## Problem
From the entries that follow, copy exactly the lines beginning at the line holding "move,tableau,(310 60 341" and continuing through the line holding "move,peluche [beige],(273 179".

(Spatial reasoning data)
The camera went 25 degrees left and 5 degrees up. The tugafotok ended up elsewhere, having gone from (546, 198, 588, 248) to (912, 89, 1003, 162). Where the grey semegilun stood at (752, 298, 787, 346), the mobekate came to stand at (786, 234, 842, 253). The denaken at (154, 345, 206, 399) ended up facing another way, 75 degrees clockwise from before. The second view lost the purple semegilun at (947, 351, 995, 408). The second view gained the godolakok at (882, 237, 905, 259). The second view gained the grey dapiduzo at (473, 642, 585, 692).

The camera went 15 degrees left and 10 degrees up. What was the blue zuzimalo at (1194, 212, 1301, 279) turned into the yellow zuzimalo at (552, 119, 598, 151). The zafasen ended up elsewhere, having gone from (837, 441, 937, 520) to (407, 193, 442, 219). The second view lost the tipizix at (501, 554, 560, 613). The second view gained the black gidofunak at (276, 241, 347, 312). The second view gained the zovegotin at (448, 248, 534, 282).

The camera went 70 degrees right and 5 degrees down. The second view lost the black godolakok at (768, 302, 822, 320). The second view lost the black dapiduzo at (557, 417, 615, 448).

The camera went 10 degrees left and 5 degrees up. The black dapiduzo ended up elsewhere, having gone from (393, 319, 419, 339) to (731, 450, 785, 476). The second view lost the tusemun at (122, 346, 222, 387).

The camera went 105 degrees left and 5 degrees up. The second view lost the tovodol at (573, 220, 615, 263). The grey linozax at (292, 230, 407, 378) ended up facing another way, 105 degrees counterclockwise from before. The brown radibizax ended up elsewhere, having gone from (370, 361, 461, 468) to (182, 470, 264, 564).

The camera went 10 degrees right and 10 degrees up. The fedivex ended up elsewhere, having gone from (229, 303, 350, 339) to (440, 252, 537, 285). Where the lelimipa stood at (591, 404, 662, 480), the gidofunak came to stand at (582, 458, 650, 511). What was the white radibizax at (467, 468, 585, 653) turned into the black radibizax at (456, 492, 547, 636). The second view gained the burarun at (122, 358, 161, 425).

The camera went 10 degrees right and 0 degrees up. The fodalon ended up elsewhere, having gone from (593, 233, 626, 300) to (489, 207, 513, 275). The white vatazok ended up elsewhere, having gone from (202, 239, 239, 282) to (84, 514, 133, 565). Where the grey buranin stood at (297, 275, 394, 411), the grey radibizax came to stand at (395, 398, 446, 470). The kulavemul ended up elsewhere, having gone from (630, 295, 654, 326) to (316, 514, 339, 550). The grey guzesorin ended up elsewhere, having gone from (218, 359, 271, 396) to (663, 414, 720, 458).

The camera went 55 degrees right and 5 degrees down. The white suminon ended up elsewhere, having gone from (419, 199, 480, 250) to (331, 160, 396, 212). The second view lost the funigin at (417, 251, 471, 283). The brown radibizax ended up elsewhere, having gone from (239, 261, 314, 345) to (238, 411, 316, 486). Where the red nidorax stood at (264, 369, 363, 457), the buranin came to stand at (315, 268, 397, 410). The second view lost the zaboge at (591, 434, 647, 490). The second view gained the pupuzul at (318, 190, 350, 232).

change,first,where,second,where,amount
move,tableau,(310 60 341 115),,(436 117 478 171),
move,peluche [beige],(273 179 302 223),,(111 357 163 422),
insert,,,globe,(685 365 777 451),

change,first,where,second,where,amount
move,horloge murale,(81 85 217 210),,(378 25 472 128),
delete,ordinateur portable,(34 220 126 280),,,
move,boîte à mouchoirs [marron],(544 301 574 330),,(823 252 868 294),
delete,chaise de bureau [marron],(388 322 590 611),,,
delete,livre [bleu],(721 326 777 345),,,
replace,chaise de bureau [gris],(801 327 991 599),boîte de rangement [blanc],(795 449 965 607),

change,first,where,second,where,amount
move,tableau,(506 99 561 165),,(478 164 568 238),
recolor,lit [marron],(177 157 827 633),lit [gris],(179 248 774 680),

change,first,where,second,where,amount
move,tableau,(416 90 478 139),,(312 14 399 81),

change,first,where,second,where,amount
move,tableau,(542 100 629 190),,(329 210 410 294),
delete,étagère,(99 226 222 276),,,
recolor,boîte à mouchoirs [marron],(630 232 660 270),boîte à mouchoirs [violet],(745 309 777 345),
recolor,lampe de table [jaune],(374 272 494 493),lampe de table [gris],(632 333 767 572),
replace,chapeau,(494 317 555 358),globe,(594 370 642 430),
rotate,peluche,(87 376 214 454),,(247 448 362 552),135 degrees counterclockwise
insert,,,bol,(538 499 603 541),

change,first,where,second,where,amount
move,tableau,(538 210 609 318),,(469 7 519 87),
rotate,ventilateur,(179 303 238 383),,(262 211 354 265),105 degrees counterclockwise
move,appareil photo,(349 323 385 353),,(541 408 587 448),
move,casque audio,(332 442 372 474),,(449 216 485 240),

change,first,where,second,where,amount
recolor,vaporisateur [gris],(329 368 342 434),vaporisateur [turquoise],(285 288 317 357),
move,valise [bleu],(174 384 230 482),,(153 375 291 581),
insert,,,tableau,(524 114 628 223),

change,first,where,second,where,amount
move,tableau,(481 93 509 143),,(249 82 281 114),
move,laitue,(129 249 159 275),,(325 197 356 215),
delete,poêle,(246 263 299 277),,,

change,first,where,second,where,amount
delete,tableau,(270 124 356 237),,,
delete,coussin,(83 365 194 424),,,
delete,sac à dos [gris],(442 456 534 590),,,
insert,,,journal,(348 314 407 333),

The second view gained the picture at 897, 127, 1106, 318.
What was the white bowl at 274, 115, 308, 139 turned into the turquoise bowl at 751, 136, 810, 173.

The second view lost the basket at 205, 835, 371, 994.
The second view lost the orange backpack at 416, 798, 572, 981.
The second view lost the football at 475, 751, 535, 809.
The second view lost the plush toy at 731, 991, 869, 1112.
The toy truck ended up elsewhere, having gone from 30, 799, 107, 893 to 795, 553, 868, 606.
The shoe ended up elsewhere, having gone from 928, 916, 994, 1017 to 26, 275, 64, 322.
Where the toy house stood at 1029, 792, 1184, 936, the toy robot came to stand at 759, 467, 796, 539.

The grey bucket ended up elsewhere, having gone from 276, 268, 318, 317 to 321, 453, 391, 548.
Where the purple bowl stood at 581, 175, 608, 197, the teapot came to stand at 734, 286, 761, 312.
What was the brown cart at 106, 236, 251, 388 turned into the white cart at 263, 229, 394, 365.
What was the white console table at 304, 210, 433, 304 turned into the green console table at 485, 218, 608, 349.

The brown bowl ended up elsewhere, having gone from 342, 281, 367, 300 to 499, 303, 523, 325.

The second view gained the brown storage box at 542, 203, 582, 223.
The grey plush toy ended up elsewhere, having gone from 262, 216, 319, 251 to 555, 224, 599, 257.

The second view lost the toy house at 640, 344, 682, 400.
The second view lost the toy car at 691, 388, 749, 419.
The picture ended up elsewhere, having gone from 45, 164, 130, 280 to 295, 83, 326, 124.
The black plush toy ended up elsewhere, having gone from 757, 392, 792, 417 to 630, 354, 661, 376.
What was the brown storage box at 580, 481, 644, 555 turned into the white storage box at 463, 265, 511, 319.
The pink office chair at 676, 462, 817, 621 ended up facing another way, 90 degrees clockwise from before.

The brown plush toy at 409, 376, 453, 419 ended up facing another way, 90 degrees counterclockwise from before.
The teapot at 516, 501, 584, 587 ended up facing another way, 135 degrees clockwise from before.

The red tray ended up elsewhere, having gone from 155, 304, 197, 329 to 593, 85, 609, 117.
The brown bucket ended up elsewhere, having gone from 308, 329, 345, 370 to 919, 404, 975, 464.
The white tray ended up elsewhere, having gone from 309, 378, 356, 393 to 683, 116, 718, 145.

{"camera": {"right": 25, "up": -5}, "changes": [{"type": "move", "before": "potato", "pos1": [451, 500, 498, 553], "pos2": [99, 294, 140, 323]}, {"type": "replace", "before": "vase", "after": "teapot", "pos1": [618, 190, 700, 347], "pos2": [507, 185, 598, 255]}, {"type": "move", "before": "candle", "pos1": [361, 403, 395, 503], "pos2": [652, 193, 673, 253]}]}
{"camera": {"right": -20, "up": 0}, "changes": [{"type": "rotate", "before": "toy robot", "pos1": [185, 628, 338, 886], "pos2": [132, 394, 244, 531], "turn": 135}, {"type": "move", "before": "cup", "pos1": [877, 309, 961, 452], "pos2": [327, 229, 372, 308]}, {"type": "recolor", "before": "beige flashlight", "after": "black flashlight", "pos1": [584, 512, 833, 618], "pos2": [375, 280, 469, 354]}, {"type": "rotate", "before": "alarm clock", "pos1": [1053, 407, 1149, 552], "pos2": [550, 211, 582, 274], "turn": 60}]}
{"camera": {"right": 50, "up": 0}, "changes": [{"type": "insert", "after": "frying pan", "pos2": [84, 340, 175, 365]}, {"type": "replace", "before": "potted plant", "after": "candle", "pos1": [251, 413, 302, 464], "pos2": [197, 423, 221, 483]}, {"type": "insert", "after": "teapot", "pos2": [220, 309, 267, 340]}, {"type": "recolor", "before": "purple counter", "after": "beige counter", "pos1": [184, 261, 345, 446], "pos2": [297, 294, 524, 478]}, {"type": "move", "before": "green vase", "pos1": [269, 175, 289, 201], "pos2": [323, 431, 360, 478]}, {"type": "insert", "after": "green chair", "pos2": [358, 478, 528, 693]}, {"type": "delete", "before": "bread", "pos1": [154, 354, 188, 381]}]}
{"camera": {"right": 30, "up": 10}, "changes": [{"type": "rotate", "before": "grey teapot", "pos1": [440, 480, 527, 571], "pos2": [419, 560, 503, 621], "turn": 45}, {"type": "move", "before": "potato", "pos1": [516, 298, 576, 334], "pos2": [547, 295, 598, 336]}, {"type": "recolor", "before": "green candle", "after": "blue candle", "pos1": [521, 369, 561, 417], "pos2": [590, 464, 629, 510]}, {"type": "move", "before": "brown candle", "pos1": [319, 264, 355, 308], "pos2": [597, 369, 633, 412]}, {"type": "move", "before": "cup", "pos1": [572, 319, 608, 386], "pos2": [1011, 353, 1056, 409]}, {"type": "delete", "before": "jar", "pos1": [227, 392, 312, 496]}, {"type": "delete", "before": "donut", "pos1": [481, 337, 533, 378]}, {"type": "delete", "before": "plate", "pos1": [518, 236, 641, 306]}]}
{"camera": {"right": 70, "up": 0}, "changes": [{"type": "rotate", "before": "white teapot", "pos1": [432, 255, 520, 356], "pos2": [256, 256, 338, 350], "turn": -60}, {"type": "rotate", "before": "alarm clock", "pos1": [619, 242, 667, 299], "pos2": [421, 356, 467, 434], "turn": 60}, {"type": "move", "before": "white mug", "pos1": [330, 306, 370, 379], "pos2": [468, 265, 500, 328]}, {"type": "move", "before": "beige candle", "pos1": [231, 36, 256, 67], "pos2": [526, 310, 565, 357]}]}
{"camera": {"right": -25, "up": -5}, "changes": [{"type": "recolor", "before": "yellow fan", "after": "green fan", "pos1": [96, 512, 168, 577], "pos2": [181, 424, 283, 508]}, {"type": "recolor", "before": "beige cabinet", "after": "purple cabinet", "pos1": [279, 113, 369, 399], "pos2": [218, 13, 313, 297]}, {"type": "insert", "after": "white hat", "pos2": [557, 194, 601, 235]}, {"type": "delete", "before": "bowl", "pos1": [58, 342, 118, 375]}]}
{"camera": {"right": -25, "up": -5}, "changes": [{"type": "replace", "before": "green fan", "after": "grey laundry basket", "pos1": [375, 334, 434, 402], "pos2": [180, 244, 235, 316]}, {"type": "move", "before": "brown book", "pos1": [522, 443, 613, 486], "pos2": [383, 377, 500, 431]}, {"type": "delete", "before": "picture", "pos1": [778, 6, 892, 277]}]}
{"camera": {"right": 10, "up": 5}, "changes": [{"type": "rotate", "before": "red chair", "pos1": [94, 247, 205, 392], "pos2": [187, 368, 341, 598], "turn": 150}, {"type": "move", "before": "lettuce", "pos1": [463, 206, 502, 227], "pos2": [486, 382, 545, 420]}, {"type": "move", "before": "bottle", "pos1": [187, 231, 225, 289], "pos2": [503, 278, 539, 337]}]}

## Exercise response
move,tableau,(310 60 341 115),,(436 117 478 171),
move,peluche [beige],(273 179 302 223),,(111 357 163 422),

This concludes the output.